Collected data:
<<<<

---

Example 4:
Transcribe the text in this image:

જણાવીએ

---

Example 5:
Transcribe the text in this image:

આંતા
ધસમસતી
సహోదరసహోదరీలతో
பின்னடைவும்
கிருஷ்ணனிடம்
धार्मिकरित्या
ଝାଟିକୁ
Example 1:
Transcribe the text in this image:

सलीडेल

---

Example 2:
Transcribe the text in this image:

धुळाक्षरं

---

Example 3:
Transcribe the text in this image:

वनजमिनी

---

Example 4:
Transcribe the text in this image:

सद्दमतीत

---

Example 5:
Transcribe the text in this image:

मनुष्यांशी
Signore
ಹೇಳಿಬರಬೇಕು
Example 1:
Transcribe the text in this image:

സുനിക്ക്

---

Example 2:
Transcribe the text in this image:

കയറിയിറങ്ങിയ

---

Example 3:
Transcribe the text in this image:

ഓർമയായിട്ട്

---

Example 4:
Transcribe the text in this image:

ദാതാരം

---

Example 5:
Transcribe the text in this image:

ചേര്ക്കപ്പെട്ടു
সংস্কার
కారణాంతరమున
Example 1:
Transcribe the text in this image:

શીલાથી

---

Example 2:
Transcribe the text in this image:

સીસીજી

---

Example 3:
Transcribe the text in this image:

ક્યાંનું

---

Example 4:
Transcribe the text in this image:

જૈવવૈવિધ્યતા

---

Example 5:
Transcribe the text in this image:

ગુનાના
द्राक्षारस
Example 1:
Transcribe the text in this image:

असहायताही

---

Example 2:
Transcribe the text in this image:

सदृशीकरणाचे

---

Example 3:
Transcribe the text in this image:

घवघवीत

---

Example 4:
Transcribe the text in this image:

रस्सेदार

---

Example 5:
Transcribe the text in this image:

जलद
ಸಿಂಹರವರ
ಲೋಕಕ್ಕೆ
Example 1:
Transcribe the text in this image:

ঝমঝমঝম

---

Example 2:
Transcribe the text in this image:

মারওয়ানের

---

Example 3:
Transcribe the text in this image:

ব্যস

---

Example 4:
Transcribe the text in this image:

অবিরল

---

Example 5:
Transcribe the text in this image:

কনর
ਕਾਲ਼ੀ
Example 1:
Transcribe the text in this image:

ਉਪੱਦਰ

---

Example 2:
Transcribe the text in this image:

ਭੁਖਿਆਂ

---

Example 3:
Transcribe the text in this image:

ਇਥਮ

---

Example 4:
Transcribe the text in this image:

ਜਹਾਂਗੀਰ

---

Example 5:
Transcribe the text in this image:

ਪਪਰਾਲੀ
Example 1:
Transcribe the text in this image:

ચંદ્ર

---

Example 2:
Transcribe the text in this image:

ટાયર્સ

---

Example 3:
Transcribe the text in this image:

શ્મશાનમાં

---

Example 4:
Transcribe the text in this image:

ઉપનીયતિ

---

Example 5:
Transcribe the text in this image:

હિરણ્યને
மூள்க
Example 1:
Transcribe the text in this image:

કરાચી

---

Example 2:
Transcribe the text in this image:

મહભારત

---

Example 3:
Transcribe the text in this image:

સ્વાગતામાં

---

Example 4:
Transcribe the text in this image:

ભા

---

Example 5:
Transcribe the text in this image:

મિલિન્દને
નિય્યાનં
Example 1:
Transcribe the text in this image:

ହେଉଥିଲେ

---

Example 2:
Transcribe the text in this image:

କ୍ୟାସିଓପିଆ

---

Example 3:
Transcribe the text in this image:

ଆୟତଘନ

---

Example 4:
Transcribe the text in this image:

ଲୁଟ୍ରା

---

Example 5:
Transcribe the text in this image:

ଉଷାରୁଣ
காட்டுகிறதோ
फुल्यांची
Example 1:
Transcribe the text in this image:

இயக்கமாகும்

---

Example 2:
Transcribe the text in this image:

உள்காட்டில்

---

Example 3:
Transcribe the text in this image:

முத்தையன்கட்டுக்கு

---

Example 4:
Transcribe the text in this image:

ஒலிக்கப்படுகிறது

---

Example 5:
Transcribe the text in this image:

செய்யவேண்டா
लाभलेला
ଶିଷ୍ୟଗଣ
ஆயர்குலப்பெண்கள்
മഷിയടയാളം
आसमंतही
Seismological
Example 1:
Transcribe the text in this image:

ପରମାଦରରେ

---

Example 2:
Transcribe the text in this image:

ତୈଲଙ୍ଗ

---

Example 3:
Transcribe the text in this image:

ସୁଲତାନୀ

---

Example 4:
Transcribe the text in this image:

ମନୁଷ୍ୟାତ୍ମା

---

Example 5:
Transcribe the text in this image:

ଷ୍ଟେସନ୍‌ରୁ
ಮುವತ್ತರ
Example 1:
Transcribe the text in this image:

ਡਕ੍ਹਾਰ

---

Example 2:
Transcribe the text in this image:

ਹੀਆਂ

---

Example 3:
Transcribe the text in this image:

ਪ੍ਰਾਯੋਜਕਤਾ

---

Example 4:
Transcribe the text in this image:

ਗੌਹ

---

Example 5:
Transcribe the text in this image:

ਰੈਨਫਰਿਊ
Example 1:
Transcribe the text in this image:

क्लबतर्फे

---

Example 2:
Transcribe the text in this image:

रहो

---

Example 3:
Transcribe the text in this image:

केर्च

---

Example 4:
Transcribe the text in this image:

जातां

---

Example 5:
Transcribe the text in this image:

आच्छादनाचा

>>>>

Change "Transcribe" to "Write out" throughout the items, from the start of the items through the line containing "കയറിയിറങ്ങിയ", and give those lines again with nothing else altered.

---

Example 4:
Write out the text in this image:

જણાવીએ

---

Example 5:
Write out the text in this image:

આંતા
ધસમસતી
సహోదరసహోదరీలతో
பின்னடைவும்
கிருஷ்ணனிடம்
धार्मिकरित्या
ଝାଟିକୁ
Example 1:
Write out the text in this image:

सलीडेल

---

Example 2:
Write out the text in this image:

धुळाक्षरं

---

Example 3:
Write out the text in this image:

वनजमिनी

---

Example 4:
Write out the text in this image:

सद्दमतीत

---

Example 5:
Write out the text in this image:

मनुष्यांशी
Signore
ಹೇಳಿಬರಬೇಕು
Example 1:
Write out the text in this image:

സുനിക്ക്

---

Example 2:
Write out the text in this image:

കയറിയിറങ്ങിയ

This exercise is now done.